Twenty-four hours. A full day lost to unconsciousness and recovery.
Processed that. Tried to remember anything after the car. Came up blank.
“The implant?”
“Deactivated. Chemical release stopped. Brain damage halted.” Her professional mask slipped back into place, but I could see the emotion underneath. “You’re stable, Xavier. Actually stable.”
Something in my ribs loosened. The deadline that had been hanging over us like an axe was gone.
Wasn’t dying anymore.
Should have felt relief. Joy. Something other than the heavy weight of everything I now remembered.
“Do you want water?” Already reaching for a bottle on the nightstand. “You need to stay hydrated.”
Took it. Drank. The cool liquid soothed my damaged throat.
When I lowered the bottle, Clare was watching me with an expression I couldn’t quite read.

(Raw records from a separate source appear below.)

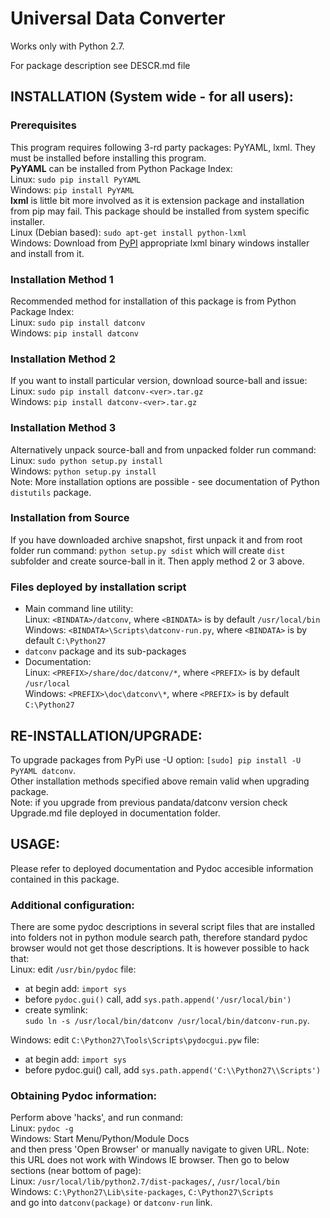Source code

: Universal Data Converter
========================

Works only with Python 2.7.

For package description see DESCR.md file

INSTALLATION (System wide - for all users):
-------------------------------------------

### Prerequisites
This program requires following 3-rd party packages: PyYAML, lxml. 
They must be installed before installing this program.  
**PyYAML** can be installed from Python Package Index:  
Linux: `sudo pip install PyYAML`  
Windows: `pip install PyYAML`  
**lxml** is little bit more involved as it is extension package and
installation from pip may fail. This package should be installed from system specific installer.  
Linux (Debian based): `sudo apt-get install python-lxml`  
Windows: Download from [PyPI](https://pypi.python.org/pypi/) appropriate lxml binary windows installer 
and install from it.

### Installation Method 1
Recommended method for installation of this package is from Python Package Index:  
Linux: `sudo pip install datconv`  
Windows: `pip install datconv`

### Installation Method 2
If you want to install particular version, download source-ball and issue:  
Linux: `sudo pip install datconv-<ver>.tar.gz`  
Windows: `pip install datconv-<ver>.tar.gz`

### Installation Method 3
Alternatively unpack source-ball and from unpacked folder run command:  
Linux: `sudo python setup.py install`  
Windows: `python setup.py install`  
Note: More installation options are possible - see documentation of Python `distutils` package.

### Installation from Source
If you have downloaded archive snapshot, first unpack it and from root folder run command: 
`python setup.py sdist` 
which will create `dist` subfolder and create source-ball in it. Then apply method 2 or 3 above.

### Files deployed by installation script
- Main command line utility:  
  Linux: `<BINDATA>/datconv`, where `<BINDATA>` is by default `/usr/local/bin`  
  Windows: `<BINDATA>\Scripts\datconv-run.py`, where `<BINDATA>` is by default `C:\Python27` 
- `datconv` package and its sub-packages 
- Documentation:  
  Linux: `<PREFIX>/share/doc/datconv/*`, where `<PREFIX>` is by default `/usr/local`  
  Windows: `<PREFIX>\doc\datconv\*`, where `<PREFIX>` is by default `C:\Python27`

RE-INSTALLATION/UPGRADE:
------------------------

To upgrade packages from PyPi use -U option:
`[sudo] pip install -U PyYAML datconv`.  
Other installation methods specified above remain valid when upgrading package.  
Note: if you upgrade from previous pandata/datconv version check
Upgrade.md file deployed in documentation folder.

USAGE:
------

Please refer to  deployed documentation and Pydoc accesible information contained in this package.  

### Additional configuration: 
There are some pydoc descriptions in several script files
that are installed into folders not in python module search path,
therefore standard pydoc browser would not get those descriptions. It is
however possible to hack that:  
Linux: edit `/usr/bin/pydoc` file:  
- at begin add: `import sys`  
- before `pydoc.gui()` call, add `sys.path.append('/usr/local/bin')`  
- create symlink:  
  `sudo ln -s /usr/local/bin/datconv /usr/local/bin/datconv-run.py`.
  
Windows: edit `C:\Python27\Tools\Scripts\pydocgui.pyw` file:  
- at begin add: `import sys`  
- before pydoc.gui() call, add `sys.path.append('C:\\Python27\\Scripts')`

### Obtaining Pydoc information: 
Perform above 'hacks', and run conmand:  
Linux: `pydoc -g`  
Windows: Start Menu/Python/Module Docs  
and then press 'Open Browser' or manually navigate to given URL.
Note: this URL does not work with Windows IE browser. 
Then go to below sections (near bottom of page):  
Linux: `/usr/local/lib/python2.7/dist-packages/`, `/usr/local/bin`  
Windows: `C:\Python27\Lib\site-packages`, `C:\Python27\Scripts`  
and go into `datconv(package)` or `datconv-run` link.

Careful. Tentative. Like she was afraid to ask the question hovering between us.
“You said...” Her words were barely above a whisper. “Before you fell asleep. You said you remember everything.”
There it was.
Nodded slowly. “Yeah. I do.”
Clare went still. Processing. Then her expression shifted, concern mixing with relief mixing with desperate hope.
“Maeve. Do you... do you know who she is?”
The name hung between us. The ghost that had been haunting her since I’d called out during the seizure.
Met her gaze. “My sister.”
For a heartbeat, Clare didn’t move. Didn’t breathe.
Then relief washed over her.
She pressed a palm to her mouth. Tears welled.
“A sister. Not... not a wife.”
“No.” Reached for her wrist, pulled it away from her lips. Held it between both of mine. “My sister. Maeve Durham.”
She made a sound, half-laugh, half-sob.
“I thought... I was so terrified you were married. That I was...”
She couldn’t finish.
“You thought you were the other woman.” Understanding hit me. The way she’d pulled away after the seizure. The wariness in her gaze. The walls she’d tried to rebuild.
She’d been protecting herself from caring about someone who might belong to someone else.
“I’m an idiot. You were dying, and I was obsessing over...”
“You weren’t an idiot. You were scared. That’s different. And maybe a little bit jealous.”
Pink crept up her neck despite everything. “Shut up.”